ACTIVITIES —
a. Answer these from the text on manual classification:
(i) What was used as the ground truth technique?
(ii) Which machine learning model is named as the end goal?
(iii) Which tool in the pane is selected before drawing outlines?
b. Translate this sentence from the text on manual classification into Spanish: "Draw an outline around the diseased regions in the image."

GIVEN TEXT —
#####

2. To compare the accuracy of the segmentation as a classification method for diseased pixels, manual classification was used as a ground truth technique.

a) For manual classification of the original red band, the Training Sample Manager was used. This allows for manual classification which can be used for supervised machine learning techniques of classification. Here, I simply used it to select diseased regions manually, but have an end goal of using the support vector machine learning model.

b) To get to the Training Sample Manager, go to the Imagery tab and Image Classification group and select the Classification Tools where you can click Training Sample Manager. In the Image Classification window pane go to create new scheme. Right click on New Scheme and Add New Class and name it diseased pixels and supply a value which is arbitrary and a description if desired. Click ok and select the diseased pixels scheme and then the Freehand tool in the pane. Draw an outline around the diseased regions in the image. Save these polygons and the classification scheme. Go to Add data in the Layer group on the Map tab to upload the training sample polygons.

c) Once the polygons are uploaded, use the Polygon to Raster protocol which can be found in step 1, part (f) followed by part (g).

#####

Dataset entries
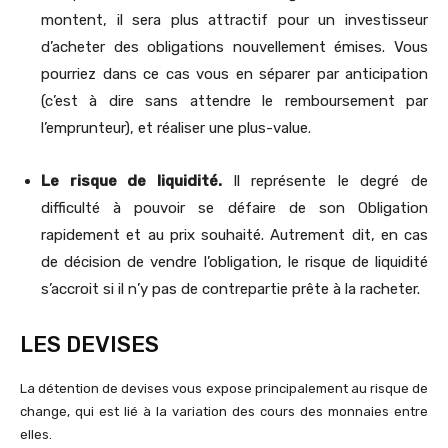
montent, il sera plus attractif pour un investisseur
d’acheter des obligations nouvellement émises. Vous
pourriez dans ce cas vous en séparer par anticipation
(c’est à dire sans attendre le remboursement par
l’emprunteur), et réaliser une plus-value.
Le risque de liquidité.
Il représente le degré de
difficulté à pouvoir se défaire de son Obligation
rapidement et au prix souhaité. Autrement dit, en cas
de décision de vendre l’obligation, le risque de liquidité
s’accroit si il n’y pas de contrepartie prête à la racheter.
LES DEVISES
La détention de devises vous expose principalement au risque de
change, qui est lié à la variation des cours des monnaies entre
elles.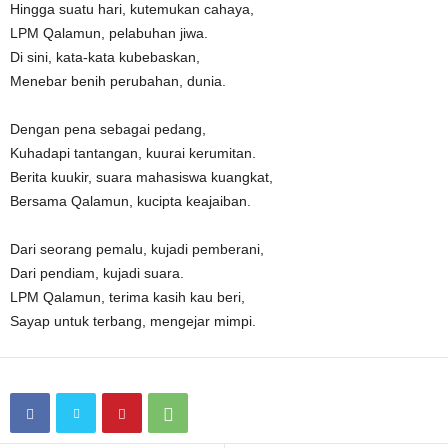
Hingga suatu hari, kutemukan cahaya,
LPM Qalamun, pelabuhan jiwa.
Di sini, kata-kata kubebaskan,
Menebar benih perubahan, dunia.
Dengan pena sebagai pedang,
Kuhadapi tantangan, kuurai kerumitan.
Berita kuukir, suara mahasiswa kuangkat,
Bersama Qalamun, kucipta keajaiban.
Dari seorang pemalu, kujadi pemberani,
Dari pendiam, kujadi suara.
LPM Qalamun, terima kasih kau beri,
Sayap untuk terbang, mengejar mimpi.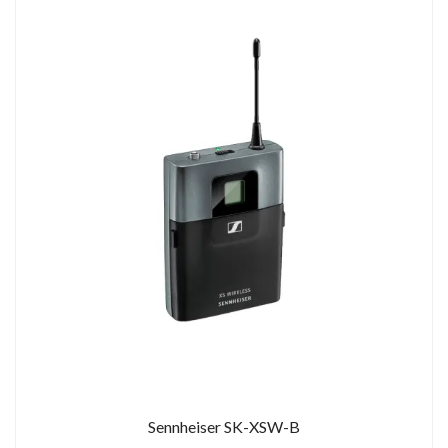
Sennheiser SK-XSW-B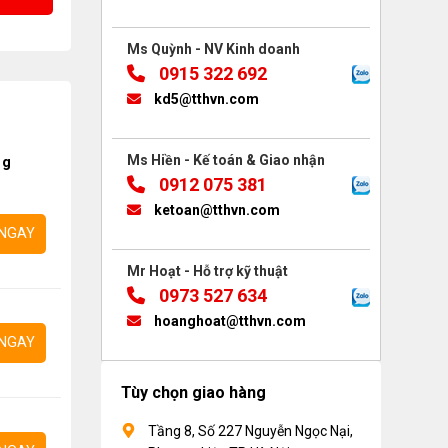
Ms Quỳnh - NV Kinh doanh
0915 322 692
kd5@tthvn.com
Ms Hiền - Kế toán & Giao nhận
ng
0912 075 381
ketoan@tthvn.com
NGAY
Mr Hoạt - Hỗ trợ kỹ thuật
0973 527 634
hoanghoat@tthvn.com
NGAY
Tùy chọn giao hàng
Tầng 8, Số 227 Nguyễn Ngọc Nại,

#####

TASK-BY-TASK SOLUTIONS —
a.
(i) Manual classification.
(ii) The support vector machine learning model.
(iii) The Freehand tool.

b. Dibuje un contorno alrededor de las regiones enfermas de la imagen.